City Development staff summarized PHDC’s findings to the council, explaining the commission must find seven statutory criteria in order to approve a conditional-use permit. Jeff Hintz of City Development said PHDC concluded the application did not meet all required standards and explained two principal concerns: parking adequacy for the total parcel and compatibility with design guidelines for contributing historic structures.

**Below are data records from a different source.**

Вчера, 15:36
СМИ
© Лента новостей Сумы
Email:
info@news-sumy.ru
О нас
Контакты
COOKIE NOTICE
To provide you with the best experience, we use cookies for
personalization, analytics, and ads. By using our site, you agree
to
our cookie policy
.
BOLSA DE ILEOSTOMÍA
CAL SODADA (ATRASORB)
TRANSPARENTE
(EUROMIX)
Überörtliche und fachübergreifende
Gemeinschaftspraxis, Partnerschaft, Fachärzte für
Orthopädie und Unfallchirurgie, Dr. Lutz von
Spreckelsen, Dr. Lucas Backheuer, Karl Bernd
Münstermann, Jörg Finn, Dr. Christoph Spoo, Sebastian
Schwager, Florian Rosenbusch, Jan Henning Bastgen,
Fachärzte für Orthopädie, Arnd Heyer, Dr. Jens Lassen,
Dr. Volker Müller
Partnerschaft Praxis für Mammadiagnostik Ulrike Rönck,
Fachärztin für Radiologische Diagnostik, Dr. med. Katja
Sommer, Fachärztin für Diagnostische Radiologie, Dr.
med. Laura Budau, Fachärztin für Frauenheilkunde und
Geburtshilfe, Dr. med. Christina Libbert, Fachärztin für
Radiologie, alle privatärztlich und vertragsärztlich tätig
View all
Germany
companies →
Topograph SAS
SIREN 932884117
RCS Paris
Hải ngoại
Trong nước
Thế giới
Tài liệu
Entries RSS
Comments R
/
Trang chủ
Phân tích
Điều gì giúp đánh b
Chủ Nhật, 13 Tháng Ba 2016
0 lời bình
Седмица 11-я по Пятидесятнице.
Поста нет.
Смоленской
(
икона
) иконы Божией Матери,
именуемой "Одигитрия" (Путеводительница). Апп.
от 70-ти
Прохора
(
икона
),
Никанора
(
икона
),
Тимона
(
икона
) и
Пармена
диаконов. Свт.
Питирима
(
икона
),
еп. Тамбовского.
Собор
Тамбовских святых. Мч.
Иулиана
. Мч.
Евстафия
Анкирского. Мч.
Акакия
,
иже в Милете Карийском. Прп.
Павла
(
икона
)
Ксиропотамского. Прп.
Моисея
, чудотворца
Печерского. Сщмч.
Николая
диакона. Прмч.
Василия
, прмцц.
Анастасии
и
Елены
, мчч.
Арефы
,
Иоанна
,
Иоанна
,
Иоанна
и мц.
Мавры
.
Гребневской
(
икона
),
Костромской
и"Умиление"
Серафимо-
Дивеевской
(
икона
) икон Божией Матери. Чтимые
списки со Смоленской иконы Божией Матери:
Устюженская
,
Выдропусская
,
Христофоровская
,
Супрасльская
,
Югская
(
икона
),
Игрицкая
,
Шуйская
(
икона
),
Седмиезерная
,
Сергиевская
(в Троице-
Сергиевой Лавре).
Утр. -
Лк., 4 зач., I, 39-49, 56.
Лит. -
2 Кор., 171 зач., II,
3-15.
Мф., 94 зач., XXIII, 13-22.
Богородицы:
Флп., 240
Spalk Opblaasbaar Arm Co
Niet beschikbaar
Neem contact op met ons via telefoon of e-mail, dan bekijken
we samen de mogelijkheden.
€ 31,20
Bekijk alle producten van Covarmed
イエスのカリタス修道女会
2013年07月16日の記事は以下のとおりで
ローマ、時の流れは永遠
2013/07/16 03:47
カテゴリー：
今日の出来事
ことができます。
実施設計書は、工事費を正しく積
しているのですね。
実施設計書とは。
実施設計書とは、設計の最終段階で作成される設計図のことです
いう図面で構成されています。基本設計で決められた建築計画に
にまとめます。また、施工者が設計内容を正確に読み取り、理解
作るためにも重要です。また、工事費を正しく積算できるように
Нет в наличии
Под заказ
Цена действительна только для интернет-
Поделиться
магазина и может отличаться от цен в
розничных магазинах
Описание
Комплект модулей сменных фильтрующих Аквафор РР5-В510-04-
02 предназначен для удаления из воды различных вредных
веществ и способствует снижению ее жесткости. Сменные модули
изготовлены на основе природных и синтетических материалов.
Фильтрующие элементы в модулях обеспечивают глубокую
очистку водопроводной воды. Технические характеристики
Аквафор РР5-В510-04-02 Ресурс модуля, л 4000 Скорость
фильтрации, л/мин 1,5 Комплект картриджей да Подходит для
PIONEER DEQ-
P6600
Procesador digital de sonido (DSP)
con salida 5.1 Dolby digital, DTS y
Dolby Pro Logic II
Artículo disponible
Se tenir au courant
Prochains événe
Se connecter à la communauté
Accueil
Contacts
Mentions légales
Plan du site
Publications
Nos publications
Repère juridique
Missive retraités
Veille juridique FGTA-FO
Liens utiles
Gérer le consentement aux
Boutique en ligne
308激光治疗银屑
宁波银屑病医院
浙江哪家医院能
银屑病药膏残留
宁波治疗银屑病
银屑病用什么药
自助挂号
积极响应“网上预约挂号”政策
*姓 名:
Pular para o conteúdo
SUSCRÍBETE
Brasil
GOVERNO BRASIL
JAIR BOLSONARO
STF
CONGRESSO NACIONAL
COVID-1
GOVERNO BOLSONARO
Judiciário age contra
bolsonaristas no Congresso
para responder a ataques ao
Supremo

Hintz said the applicant’s plan would add several stories to the existing structure and that the property includes an unprogrammed historic church structure (referred to in testimony as Gorton Hall). “The unprogrammed space as part of this use would require 40 or 60 more parking spaces,” Hintz told council, noting PHDC’s concern was the totality of parking needs for the entire parcel rather than a shortfall solely for the proposed apartments.

The city attorney explained the council’s scope on appeal is narrow: the council must decide whether the PHDC abused its discretion under the ordinance’s seven conjunctive criteria. If the council finds no abuse of discretion, the PHDC denial stands. If the council allows the appeal, the matter returns to PHDC for further consideration; the council cannot itself grant the conditional-use permit.

After discussion, a motion to allow the appeal failed; the council then voted to deny the appeal and uphold PHDC’s December denial. The clerk recorded the vote on denying the appeal as 11 ayes and 1 no.

Why it matters: The decision leaves the PHDC denial in effect; the applicant may not submit a substantially similar conditional-use application for one year unless PHDC finds valid new evidence or a change in conditions.

Speakers quoted in this story are taken from the March 4 meeting record; Jeff Hintz represented City Development and the city attorney summarized statutory standards for appeal.